L’AS Saint-Étienne confirme sa domination incontestable en Ligue 2, même face à des défis considérables. Le match contre le SC Bastia samedi a enregistré 21.589 spectateurs, la plus faible affluence stéphanoise de la saison. Cette baisse résulte de la fermeture de la tribune Charles-Paret, supprimant 8.000 places disponibles suite à une décision de la commission des terrains. Malgré ces obstacles exceptionnels, le club maintient son statut de locomotive du championnat de deuxième division.
Les statistiques de fréquentation révèlent l’ampleur de la supériorité stéphanoise en matière d’attraction. Avec 21.589 spectateurs, Saint-Étienne a concentré à lui seul 34% de l’affluence totale de tous les matchs Ligue 2 de cette journée. Le deuxième club, Nancy-Clermont, n’a attiré que 9.726 supporters, soit plus de deux fois moins. Le plus petit rassemblement du week-end, Pau-Amiens avec 2.951 spectateurs, représentait sept fois moins que l’ASSE dans ses pires conditions.

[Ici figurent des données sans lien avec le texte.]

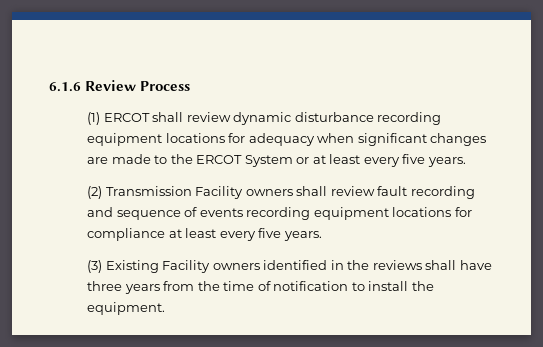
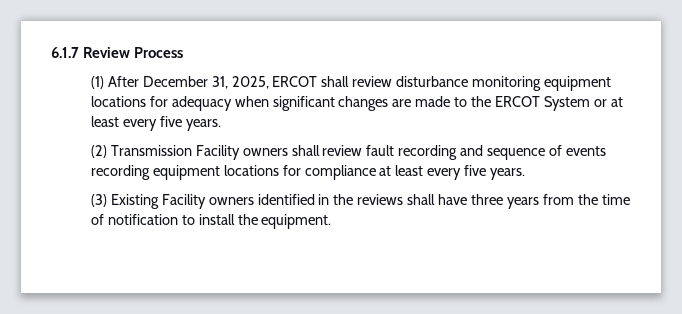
[49,82,81,92] 6.1.6 -> [51,47,79,58] 6.1.7
[103,112,442,125] ERCOT shall review dynamic disturbance recording -> [107,76,542,91] After December 31, 2025, ERCOT shall review disturbance monitoring

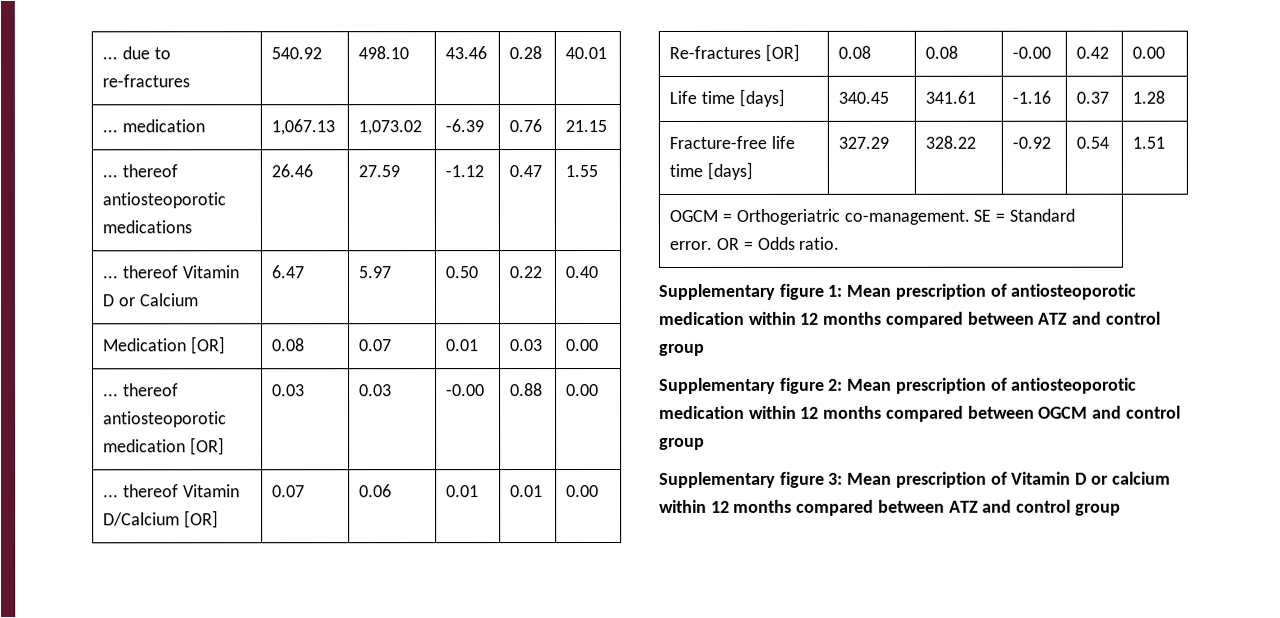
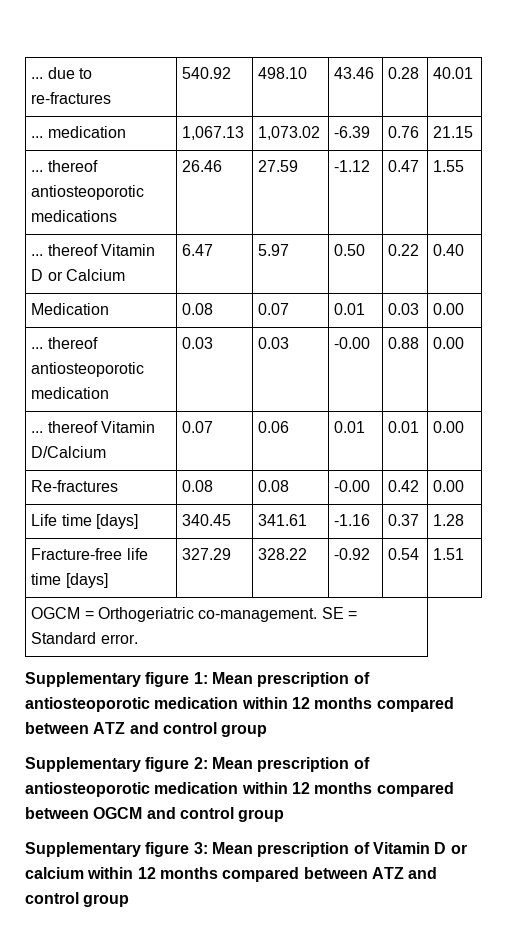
[191,336,227,355] [OR] -> (110, 309) none
[190,437,226,456] [OR] -> (110, 393) none
[184,510,220,529] [OR] -> (107, 452) none
[765,43,801,62] [OR] -> (119, 486) none
[716,236,840,250] OR = Odds ratio. -> (138, 639) none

Plusieurs facteurs contextuels expliquent cette mobilisation réduite, confirmant son caractère exceptionnel. L’adversaire, bien que prestigieux historiquement, occupait la position de lanterne rouge du championnat. Les performances récentes décevantes des Verts ont refroidi l’enthousiasme des supporters habituels. Les conditions hivernales peu engageantes ont dissuadé les supporters occasionnels. Cette convergence de facteurs négatifs a créé un contexte particulièrement défavorable au déplacement.
L’affluence moyenne stéphanoise reste impressionnante à 30.672 spectateurs par rencontre malgré ce revers ponctuel. Cette moyenne confirme l’existence d’une base de supporters fidèles et nombreuse, largement supérieure à tous les concurrents de Ligue 2. Le club conserve ainsi une position d’attraction incomparable dans la division.
Les perspectives court terme semblent compromise par les fermetures récurrentes de la tribune Charles-Paret. La prochaine réception de Clermont début 2026 connaîtra la même limitation de capacité. Cette situation structurelle risque de maintenir l’affluence artificiellement basse, empêchant le club de retrouver ses véritables standards et révélant un problème qui dépasse les seules considérations sportives.